Your instructions:
Reproduce the passage about the school PTA festival verbatim, beginning with the words "How are we collecting" and stopping after "and construction workers.".

Passage given:
═══

Good morning. We are off to KITECH. Gonna be a great day.

It is Wednesday, September 20, 2023. Last night was the PTA Fall Festival at the kids school, which was a ton of fun. One of the things I love about the school we're a part of is how active the PTA is, all the events they put on, and things they do to really build the community, get the kids together after school, learning and having fun and playing.

So it was a ton of fun. They had bounce houses. They must have had over 30 different games.

At the very end, they do a Silly String war. So I think we had like 2000 cans of Silly String at our house that got put to good use in battle yesterday at the playground. So that was a ton of fun.

The kids loved it. I think the teachers loved it, too. Yeah.

So being active in each other's lives is such an important piece of growth, because as we go through life, we're really only in each other's lives a very short amount of time. Like, maybe we have classes together, we go to school together, end up having classes. So we build a small relationship, but the class ends, we move on.

Maybe we're in another class together, maybe we're not. Who knows? But because of who you're in class with, it determines how successful you are. Because different people ask different questions, different people behave differently.

And that drives the learning community that you are part of. When you expand the time horizon over 50 years, it's really easy to see that the most valuable assets we have are our teachers. They're the people who teach the next generation how to live life.

They're teaching the next generation how to read and write and process things and think through things. Teachers are by far the most important linchpin in our growth as a nation. The hard part about it is that's only when you look at a long timeline, when you look at a ten year timeline, even ten years, teachers are it's hard to truly compensate teachers the way they should be because there's not a ton of ROI.

Look at colleges. Colleges keep raising their prices, and they only get four years with the client. Typically, on average, I think it's five and a half.

So they only get five years with the client. And their job is to collect as much revenue from that client as they can while they're a client. Same is true of school.

How are we collecting that revenue? But with public schools, it's all government funded, so no one's really collecting the revenue. And it doesn't seem like there's really any accountability on how it's being used and spent and everything else. That's why I believe our tax system should be based off of an ESOP model, where everyone who pays taxes into the system gets ownership of the system.

They're paying taxes to because over the course of our life, we need well educated people. We need servers, we need teachers. We need nurses and doctors and construction workers.

We need farm pickers. We need everyone up and down the food chain. We do not live in a society where we can all be leaders.

We do not live in a society where we could function if we were all at the very top, nor would we want to. I think a big misconception in the world has been this idea that you need to find passion and purpose in your work. You really don't in your work, you need to make money to live life.

═══

Data entries:

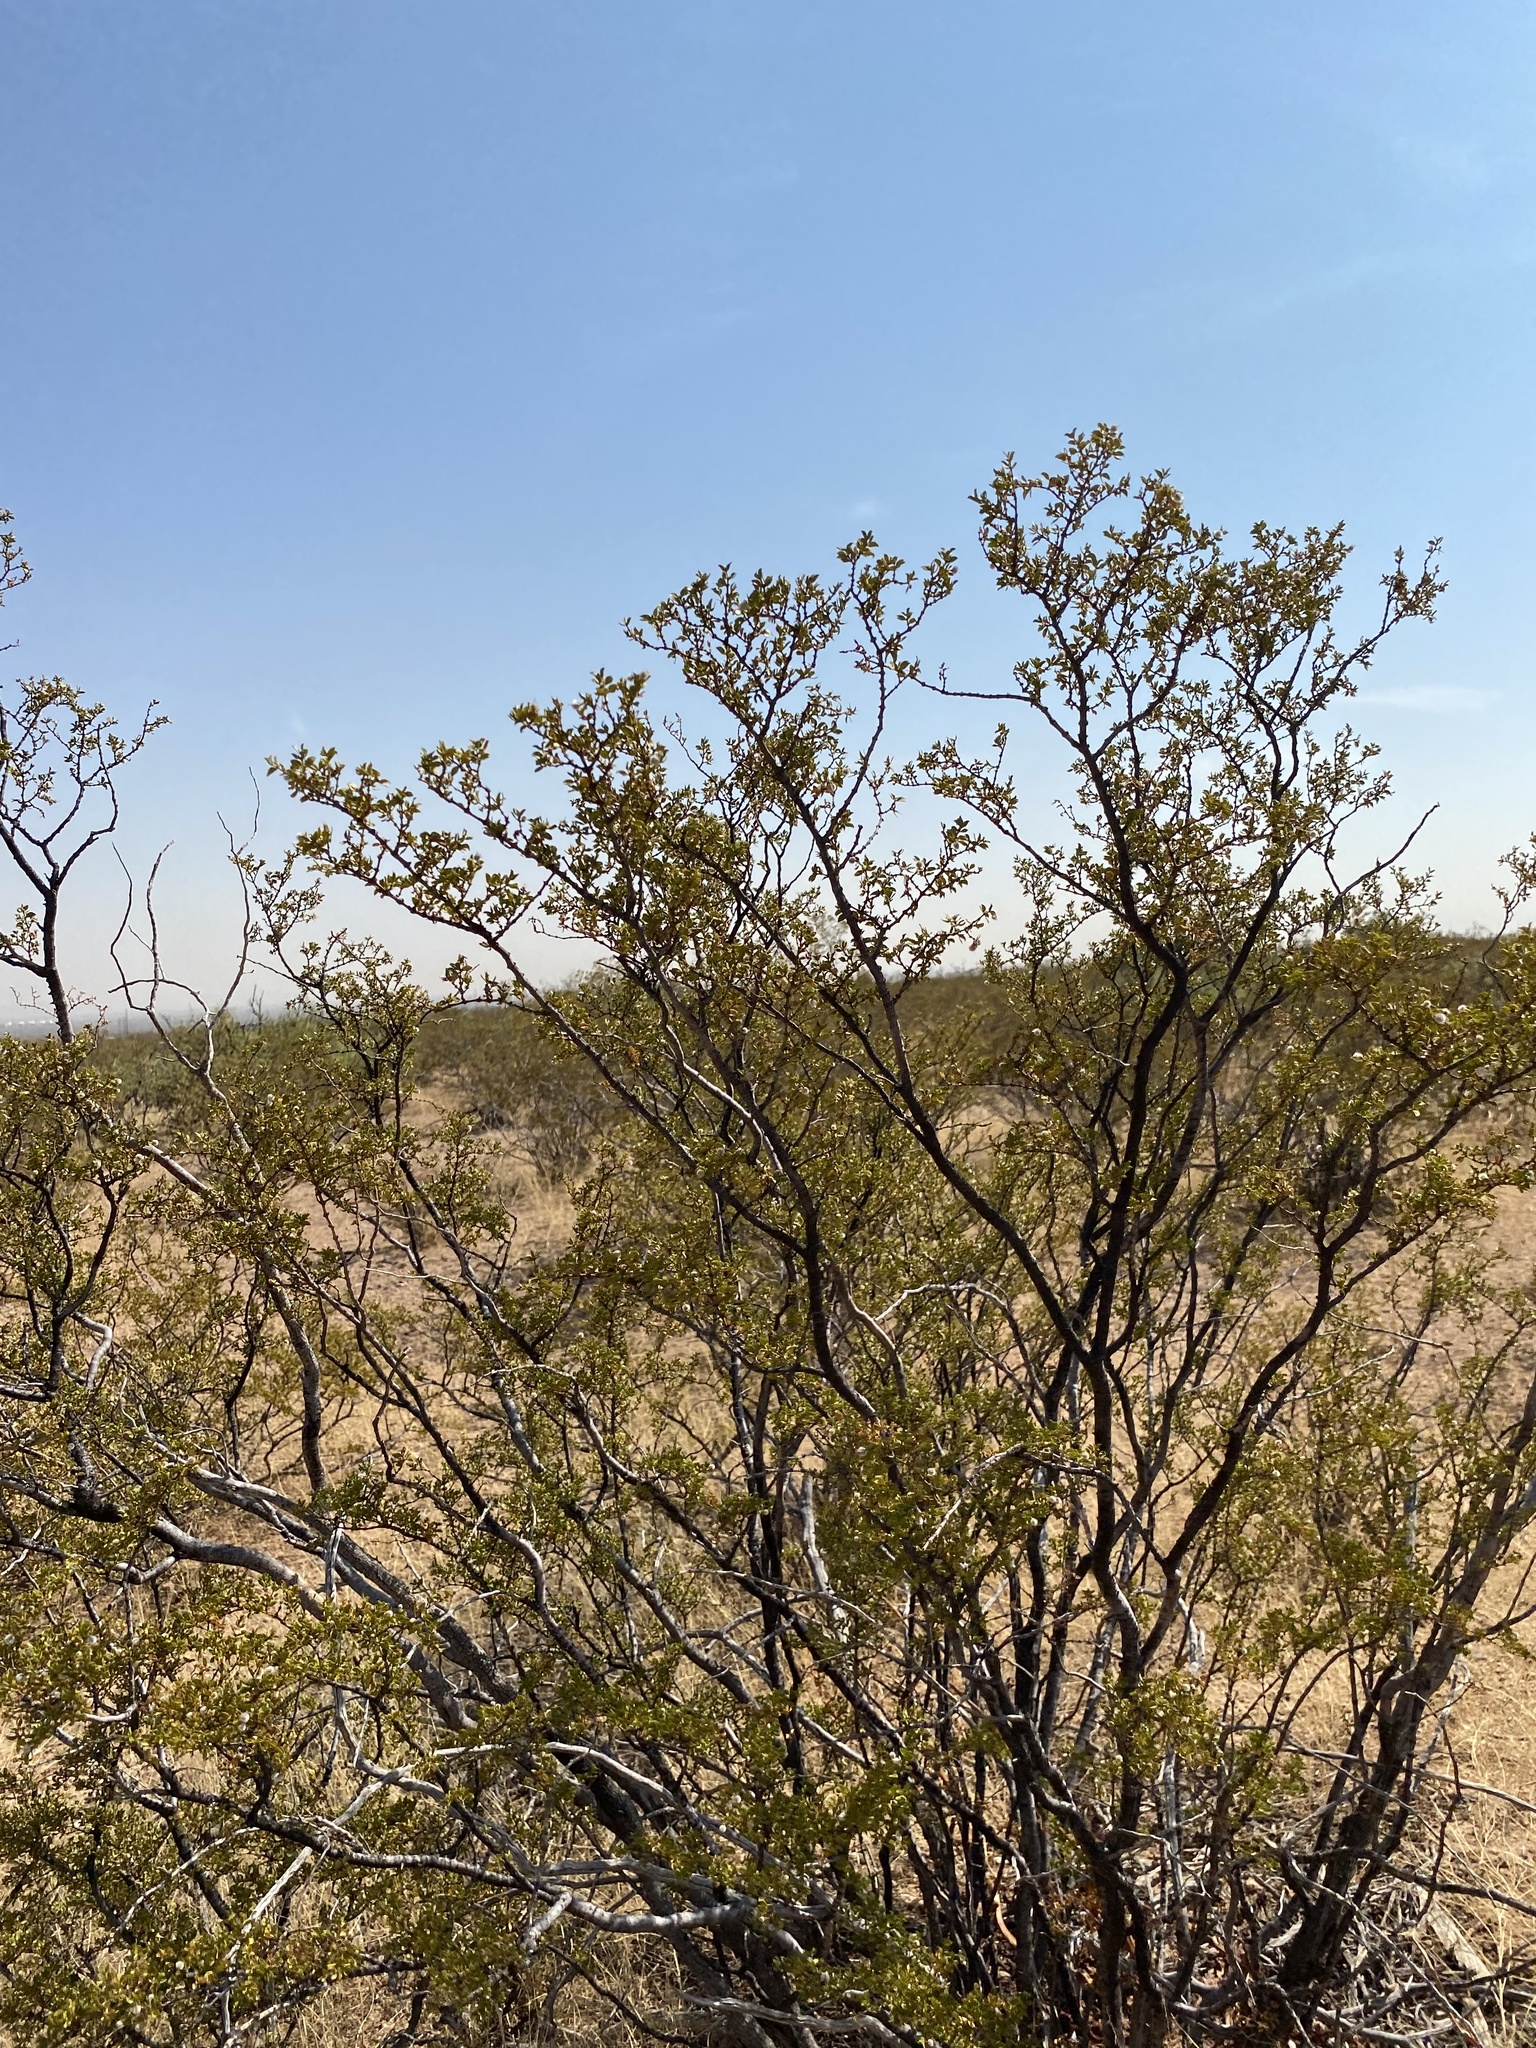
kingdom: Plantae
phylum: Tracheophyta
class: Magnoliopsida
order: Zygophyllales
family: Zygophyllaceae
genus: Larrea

═══

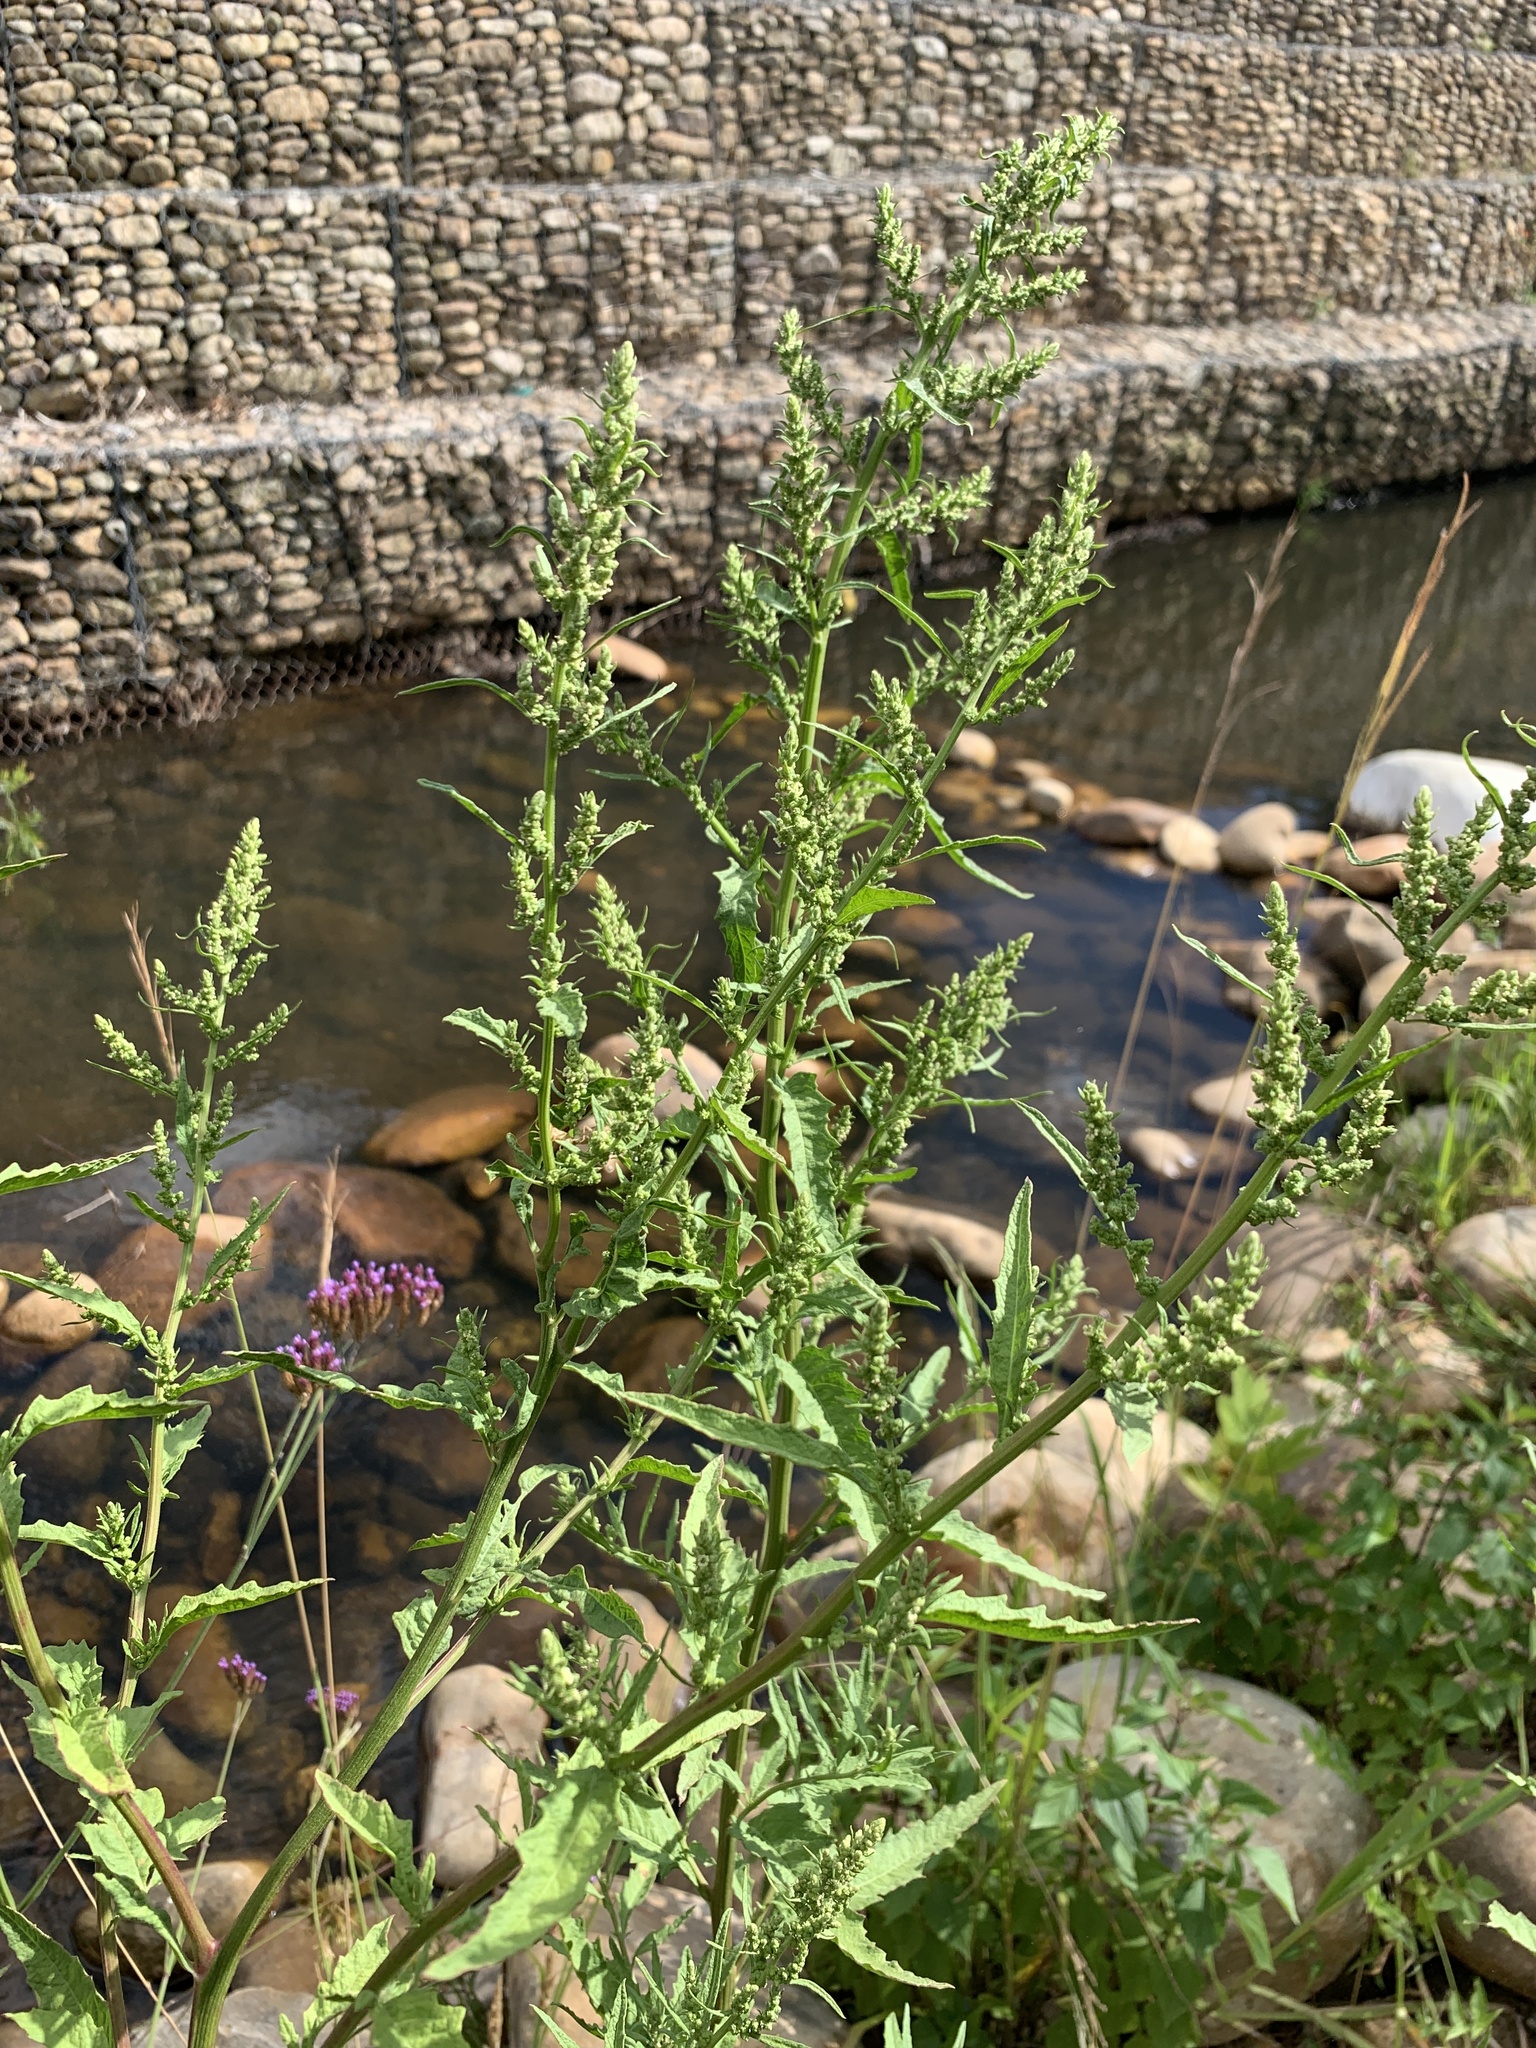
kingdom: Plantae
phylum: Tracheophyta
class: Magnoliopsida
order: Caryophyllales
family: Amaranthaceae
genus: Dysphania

═══

Response:
How are we collecting that revenue? But with public schools, it's all government funded, so no one's really collecting the revenue. And it doesn't seem like there's really any accountability on how it's being used and spent and everything else. That's why I believe our tax system should be based off of an ESOP model, where everyone who pays taxes into the system gets ownership of the system.

They're paying taxes to because over the course of our life, we need well educated people. We need servers, we need teachers. We need nurses and doctors and construction workers.